>> BEGIN PAGE EXTRACT

What Was I Doing One Year Ago Today Volume 1:

The picture above is of me and my sister hiking in Tucson last year

Welcome to the first installment of: What Was I Doing One Year Ago Today?

One year ago today was April 8th, 2009. It was a Wednesday. I was in my senior year of college. I was living by myself in a tiny studio casita near campus. I had a planter full of dead flowers and seeds for catnip that never seemed to flourish. One year ago today I was ordering my tickets for graduation, translating a story from Italian to English, reading for Anthropology, reading Dante's Inferno, writing reactions and vocabulary for my Italian class, researching points for my term paper, applying for a job, studying for Dr. Soren's quiz and finalmente going for a run at 6:45.

>> END PAGE EXTRACT
>> BEGIN DATASET

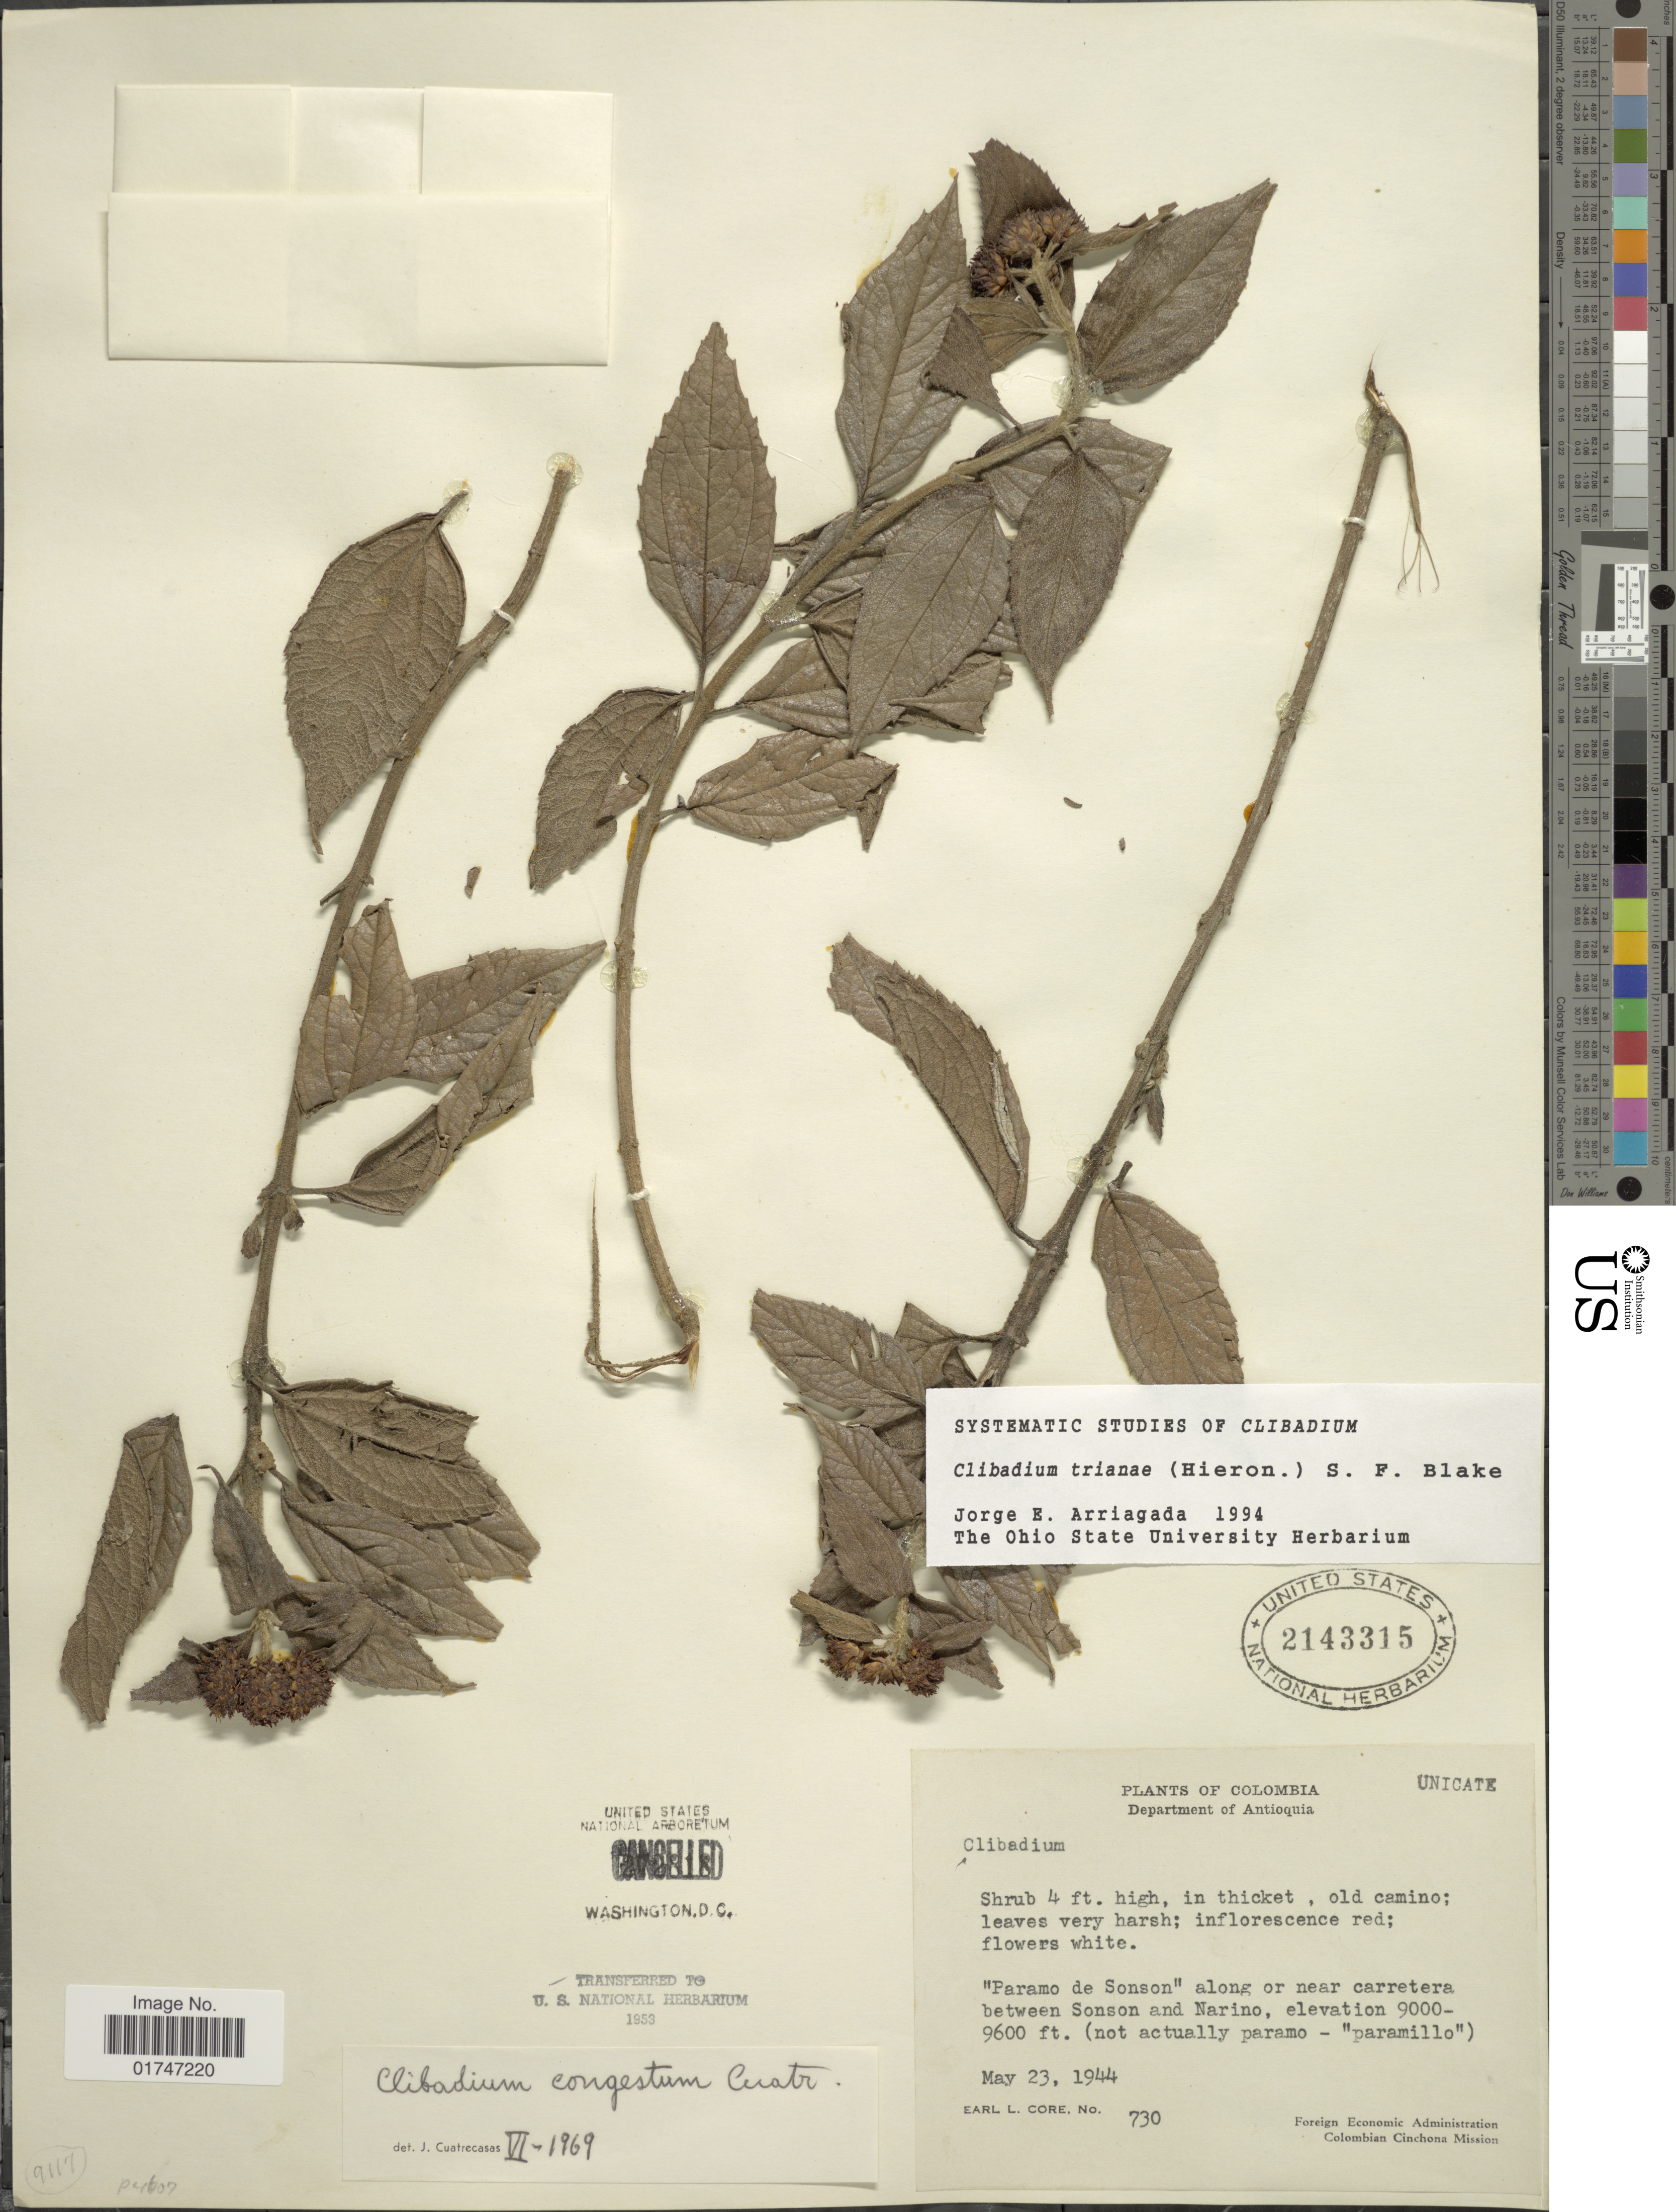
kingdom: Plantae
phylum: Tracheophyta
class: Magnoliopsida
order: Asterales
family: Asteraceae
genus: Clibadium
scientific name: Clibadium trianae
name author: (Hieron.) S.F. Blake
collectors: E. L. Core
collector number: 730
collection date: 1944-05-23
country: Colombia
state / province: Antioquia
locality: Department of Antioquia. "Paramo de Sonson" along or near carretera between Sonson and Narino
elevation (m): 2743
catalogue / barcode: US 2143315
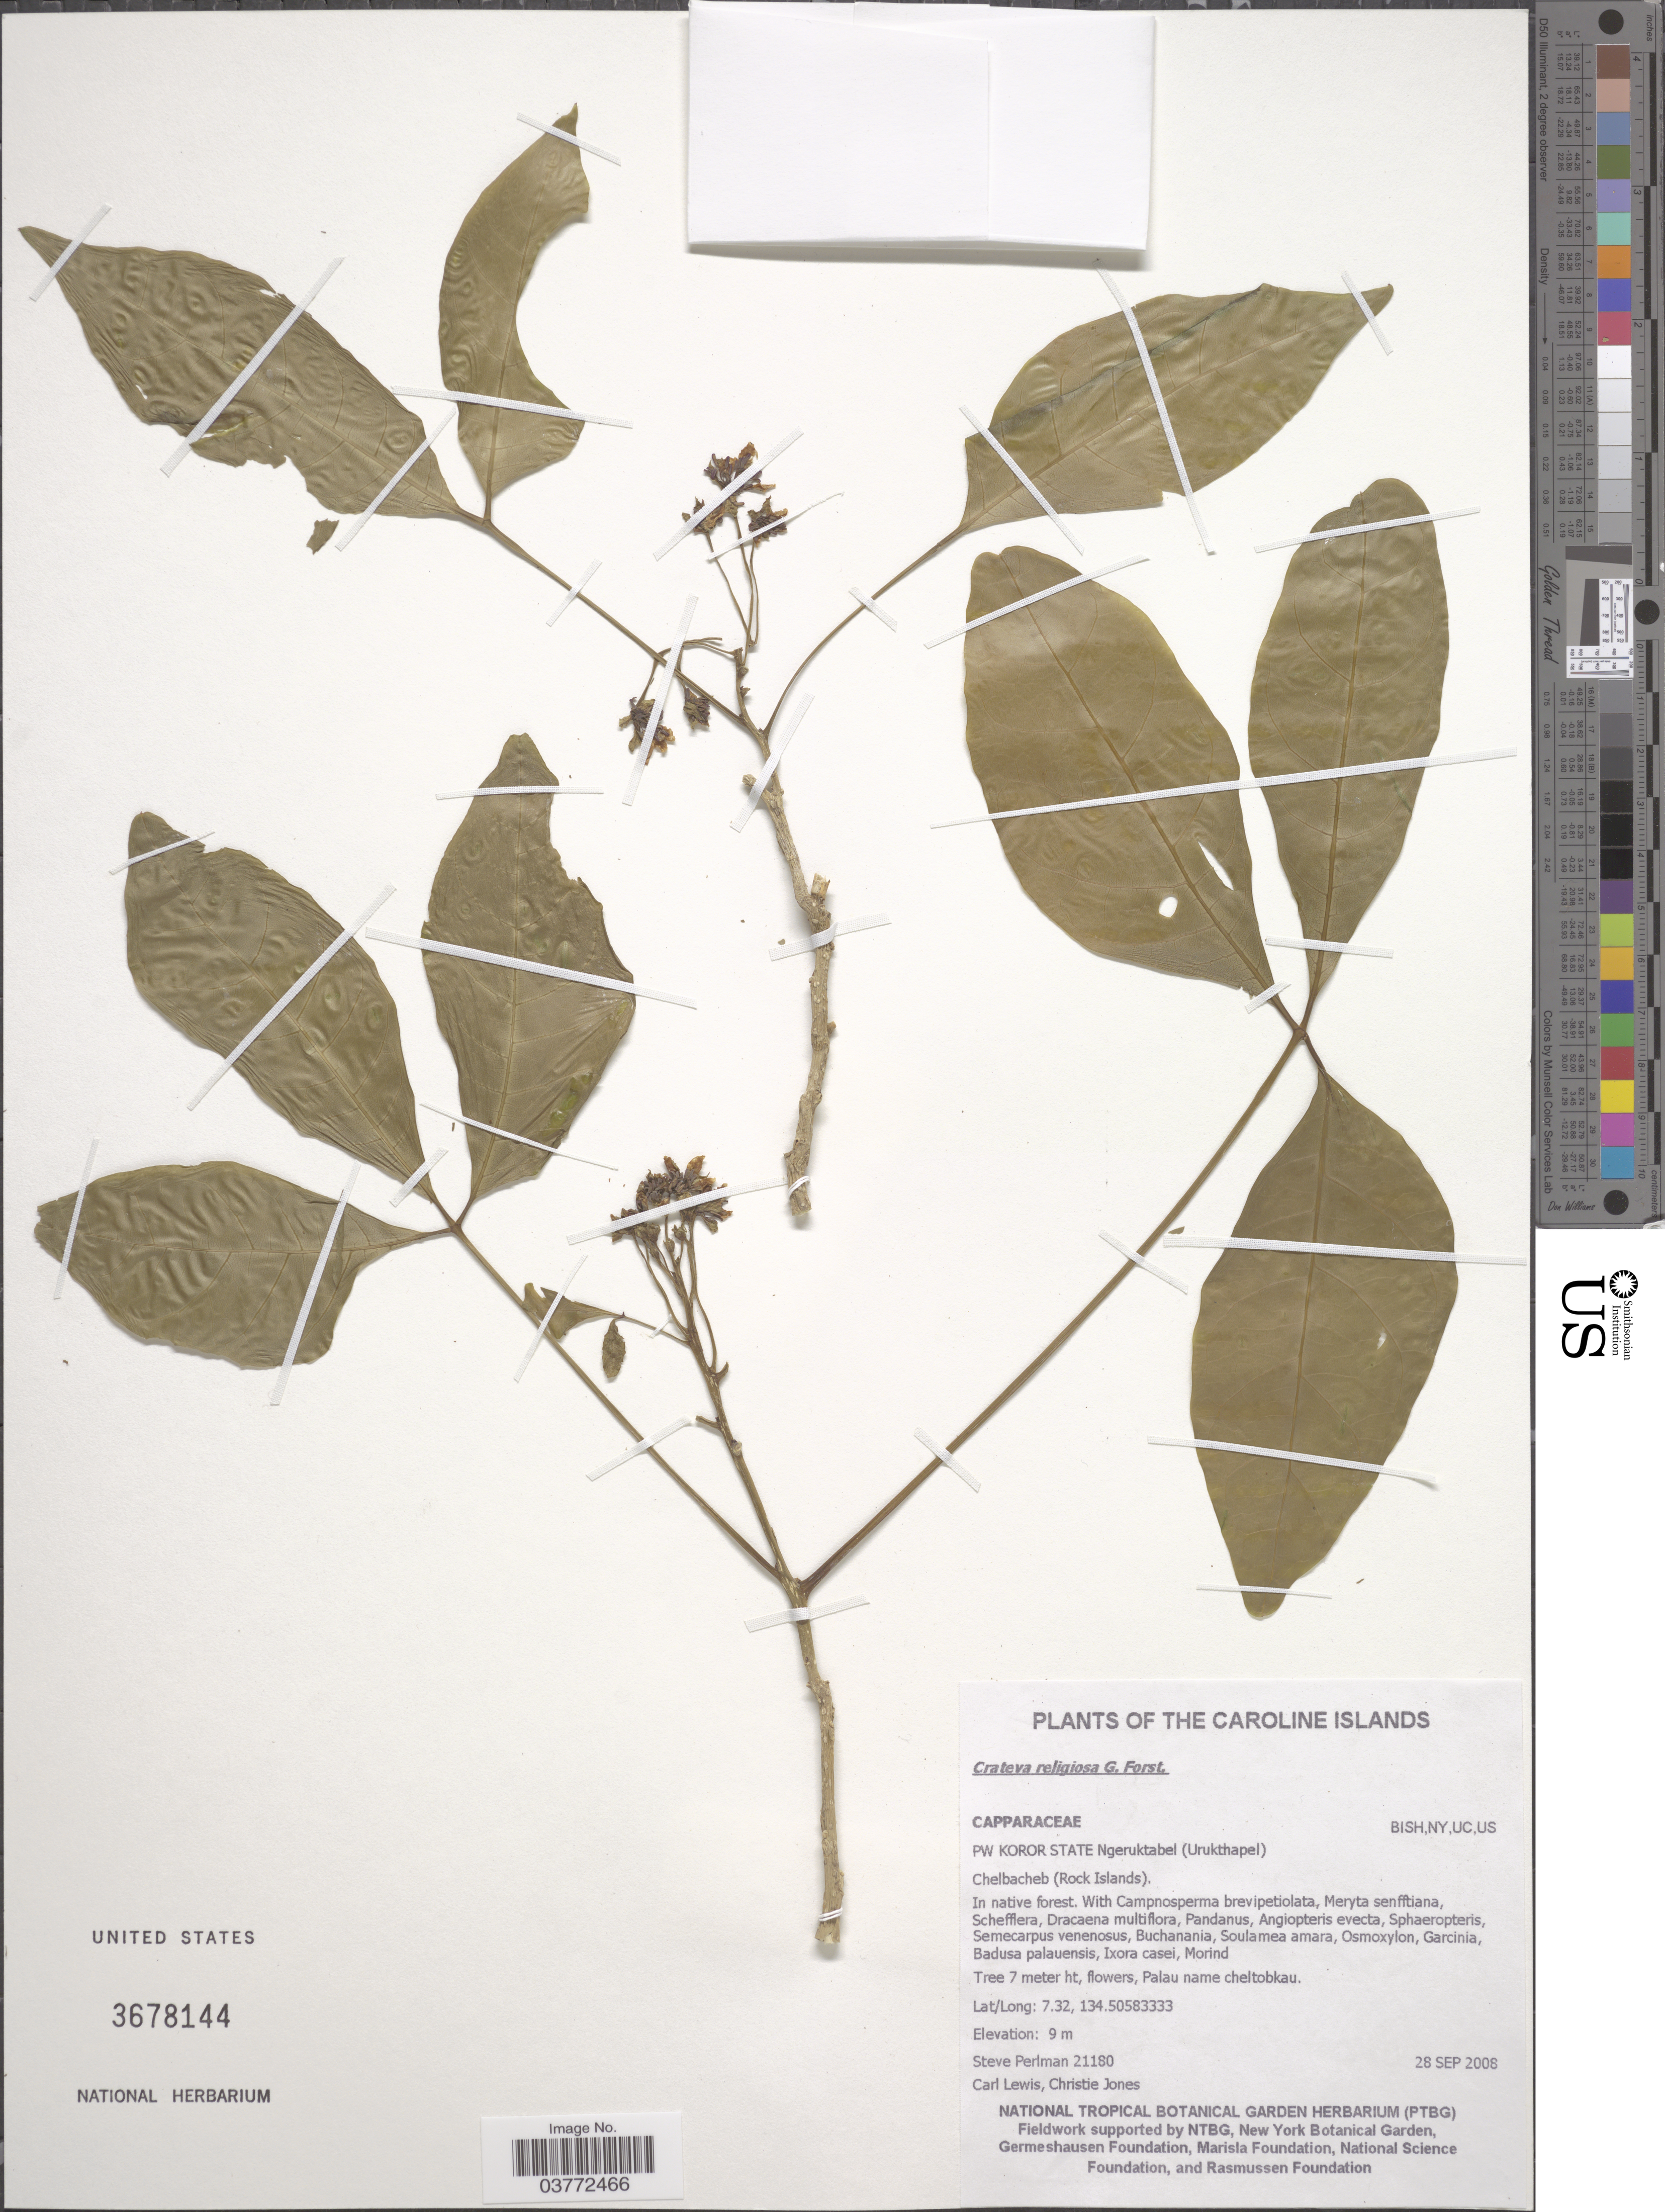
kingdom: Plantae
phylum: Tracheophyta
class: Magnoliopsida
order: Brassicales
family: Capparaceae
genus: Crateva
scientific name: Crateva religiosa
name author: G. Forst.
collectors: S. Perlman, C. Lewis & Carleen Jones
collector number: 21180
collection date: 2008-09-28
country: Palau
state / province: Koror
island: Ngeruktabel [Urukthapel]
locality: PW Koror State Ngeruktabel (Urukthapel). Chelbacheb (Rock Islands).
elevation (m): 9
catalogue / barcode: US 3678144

>> END DATASET

## TASK PROMPT
Transcribe the full one-year-ago blog post word for word. The entries come from a separate source.

## SOLVED EXERCISE
What Was I Doing One Year Ago Today Volume 1:

The picture above is of me and my sister hiking in Tucson last year

Welcome to the first installment of: What Was I Doing One Year Ago Today?

One year ago today was April 8th, 2009. It was a Wednesday. I was in my senior year of college. I was living by myself in a tiny studio casita near campus. I had a planter full of dead flowers and seeds for catnip that never seemed to flourish. One year ago today I was ordering my tickets for graduation, translating a story from Italian to English, reading for Anthropology, reading Dante's Inferno, writing reactions and vocabulary for my Italian class, researching points for my term paper, applying for a job, studying for Dr. Soren's quiz and finalmente going for a run at 6:45.